ACTIVITY: Which lines of the data contain the string "Bremen"? Copy every one of them.

EXERCISE DATA:
......
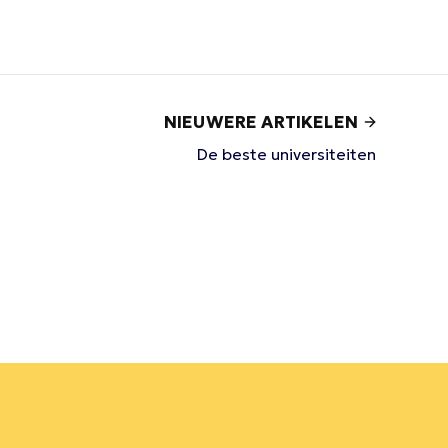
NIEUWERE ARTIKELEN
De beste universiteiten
......
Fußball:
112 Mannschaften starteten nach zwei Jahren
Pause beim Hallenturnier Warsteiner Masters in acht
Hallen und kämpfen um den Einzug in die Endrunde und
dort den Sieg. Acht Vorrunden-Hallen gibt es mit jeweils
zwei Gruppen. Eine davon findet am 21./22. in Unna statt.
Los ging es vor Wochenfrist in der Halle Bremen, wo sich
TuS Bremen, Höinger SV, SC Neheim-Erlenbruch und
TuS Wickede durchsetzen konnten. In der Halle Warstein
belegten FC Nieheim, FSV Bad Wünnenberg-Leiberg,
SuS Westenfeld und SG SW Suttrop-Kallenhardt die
......
TASK RESPONSE:
Los ging es vor Wochenfrist in der Halle Bremen, wo sich
TuS Bremen, Höinger SV, SC Neheim-Erlenbruch und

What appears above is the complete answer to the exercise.